Their publication includes important terms (such as DPU and FOB) as well as 'FCA,' which stands for Free Carrier - all of which help to ensure a smooth cross-border transaction process.

Companies can confidently engage in global trade using ICC's trade terms with significantly less risk.

Difference between CFR and CIF costs of insurance and freight

CFR (Cost and Freight) and CIF (Cost, Insurance and Freight) are two of the most common terms in international trade contracts.

What is CFR 'Cost and Freight

CFR, also known as 'Cost and Freight,' is an international trade term used to describe a deal wherein the seller is responsible for transporting goods until they reach a destination port.

Remember that the seller also pays for loading costs and insurance. But the seller does not pay for any unloading costs or customs duties after reaching the designated port.

Under CFR agreements, paperwork must outline all parties involved in the transaction and detail who is responsible for which tasks. This arrangement benefits buyers since it helps them keep their total spend on the purchase down since transportation costs are already factored into the price.

What is CIF (Cost, Insurance and Freight)

CIF is an important acronym in international shipping and refers to Cost, Insurance and Freight. When a commodity is sold on CIF terms, the seller is obligated to arrange for the carriage of goods and provide the buyer with the required insurance coverage.

As part of this arrangement, the seller pays for freight costs from their origin point to arrive at the destination port. This ensures that both parties have equal liability in case of any damages incurred during the passage.

Considering its complexity and myriad details, CIF is one of the most efficient terms for conducting business across different countries safely and adequately.

The main difference is that when the seller includes the cost of shipping in the price under CFR, they are responsible for arranging and paying to have the goods sent to the named destination port. At the same time, CIF must also provide insurance against potential losses during transit.

It's important to note that the title to the goods passes from seller to buyer when cargo is loaded onto the ship.


The Newest Updates for 2020 Incoterms Classifications 

In addition to updating definitions and guidelines related to international shipments, this year's revision also includes some new rules regarding the following:

  • e-commerce transactions.
  • Carriage costs (who exactly pays them).
  • Liability transfers (when does responsibility pass from one party to another).
  • How documents should be exchanged between parties (is digital exchange acceptable?).

Additionally, there have been clarifications on how companies should handle customs formalities in specific cases, such as:

  • Cross-border shipments between two countries within a single customs union
  • Goods originated from outside the EU but are being shipped into an EU member state via another member state's port or airport.

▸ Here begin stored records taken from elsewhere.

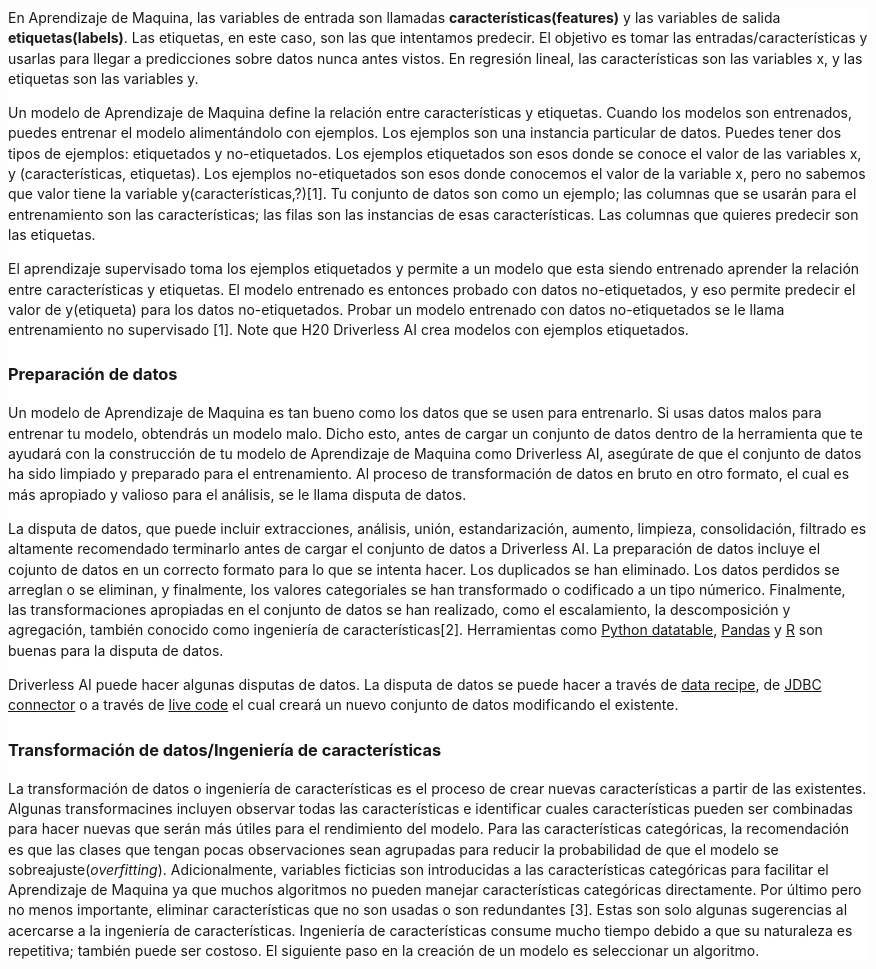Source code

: En Aprendizaje de Maquina, las variables de entrada son llamadas **características(features)** y las variables de salida **etiquetas(labels)**. Las etiquetas, en este caso, son las que intentamos predecir. El objetivo es tomar las entradas/características y usarlas para llegar a predicciones sobre datos nunca antes vistos. En regresión lineal, las características son las variables x, y las etiquetas son las variables y. 

Un modelo de Aprendizaje de Maquina define la relación entre características y etiquetas. Cuando los modelos son entrenados, puedes entrenar el modelo alimentándolo con ejemplos. Los ejemplos son una instancia particular de datos. Puedes tener dos tipos de ejemplos: etiquetados y no-etiquetados. Los ejemplos etiquetados son esos donde se conoce el valor de las variables x, y (características, etiquetas). Los ejemplos no-etiquetados son esos donde conocemos el valor de la variable x, pero no sabemos que valor tiene la variable y(características,?)[1]. Tu conjunto de datos son como un ejemplo; las columnas que se usarán para el entrenamiento son las características; las filas son las instancias de esas características. Las columnas que quieres predecir son las etiquetas.

El aprendizaje supervisado toma los ejemplos etiquetados y permite a un modelo que esta siendo entrenado aprender la relación entre características y etiquetas. El modelo entrenado es entonces probado con datos no-etiquetados, y eso permite predecir el valor de y(etiqueta) para los datos no-etiquetados. Probar un modelo entrenado con datos no-etiquetados se le llama entrenamiento no supervisado [1]. Note que H20 Driverless AI crea modelos con ejemplos etiquetados.

### Preparación de datos 

Un modelo de Aprendizaje de Maquina es tan bueno como los datos que se usen para entrenarlo. Si usas datos malos para entrenar tu modelo, obtendrás un modelo malo. Dicho esto, antes de cargar un conjunto de datos dentro de la herramienta que te ayudará con la construcción de tu modelo de Aprendizaje de Maquina como Driverless AI, asegúrate de que el conjunto de datos ha sido limpiado y preparado para el entrenamiento. Al proceso de transformación de datos en bruto en otro formato, el cual es más apropiado y valioso para el análisis, se le llama disputa de datos. 

La disputa de datos, que puede incluir extracciones, análisis, unión, estandarización, aumento, limpieza, consolidación, filtrado es altamente recomendado terminarlo antes de cargar el conjunto de datos a Driverless AI. La preparación de datos incluye el cojunto de datos en un correcto formato para lo que se intenta hacer. Los duplicados se han eliminado. Los datos perdidos se arreglan o se eliminan, y finalmente, los valores categoriales se han transformado o codificado a un tipo númerico. Finalmente, las transformaciones apropiadas en el conjunto de datos se han realizado, como el escalamiento, la descomposición y agregación, también conocido como ingeniería de características[2]. Herramientas como [Python datatable](https://datatable.readthedocs.io/en/latest/?badge=latest), [Pandas](https://pandas.pydata.org/) y [R](https://www.r-project.org/) son buenas para la disputa de datos.

Driverless AI puede hacer algunas disputas de datos. La disputa de datos se puede hacer a través de [data recipe](https://www.r-project.org/), de [JDBC connector](http://docs.h2o.ai/driverless-ai/1-8-lts/docs/userguide/connectors-nd/jdbc.html?highlight=jdbc) o a través de [live code](http://docs.h2o.ai/driverless-ai/1-8-lts/docs/userguide/datasets-describing.html?highlight=live%20code#modify-by-recipe) el cual creará un nuevo conjunto de datos modificando el existente. 

 
### Transformación de datos/Ingeniería de características

La transformación de datos o ingeniería de características es el proceso de crear nuevas características a partir de las existentes. Algunas transformacines incluyen observar todas las características e identificar cuales características pueden ser combinadas para hacer nuevas que serán más útiles para el rendimiento del modelo. Para las características categóricas, la recomendación es que las clases que tengan pocas observaciones sean agrupadas para reducir la probabilidad de que el modelo se sobreajuste(*overfitting*). Adicionalmente, variables ficticias son introducidas a las características categóricas para facilitar el Aprendizaje de Maquina ya que muchos algoritmos no pueden manejar características categóricas directamente. Por último pero no menos importante, eliminar características que no son usadas o son redundantes [3]. Estas son solo algunas sugerencias al acercarse a la ingeniería de características. Ingeniería de características consume mucho tiempo debido a que su naturaleza es repetitiva; también puede ser costoso. El siguiente paso en la creación de un modelo es seleccionar un algoritmo.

Understanding these updates will ensure businesses remain compliant with current regulations while conducting international trade operations. 


The 11th version of Incoterms was released in 2020. This provides updates about international trade regulations for different types of transportation, including sea/inland waterway, rail/road/air, and multi-modal transport.

It also includes new provisions concerning e-commerce transactions and clarified rules about carriage costs, liability transfers, document exchange protocols, and more.

Logistics and Procurement Managers should familiarize themselves with these new updates so that their business remains compliant when conducting international trade operations. Understanding these latest 2020 incoterm classifications will help ensure a smooth process when shipping goods internationally!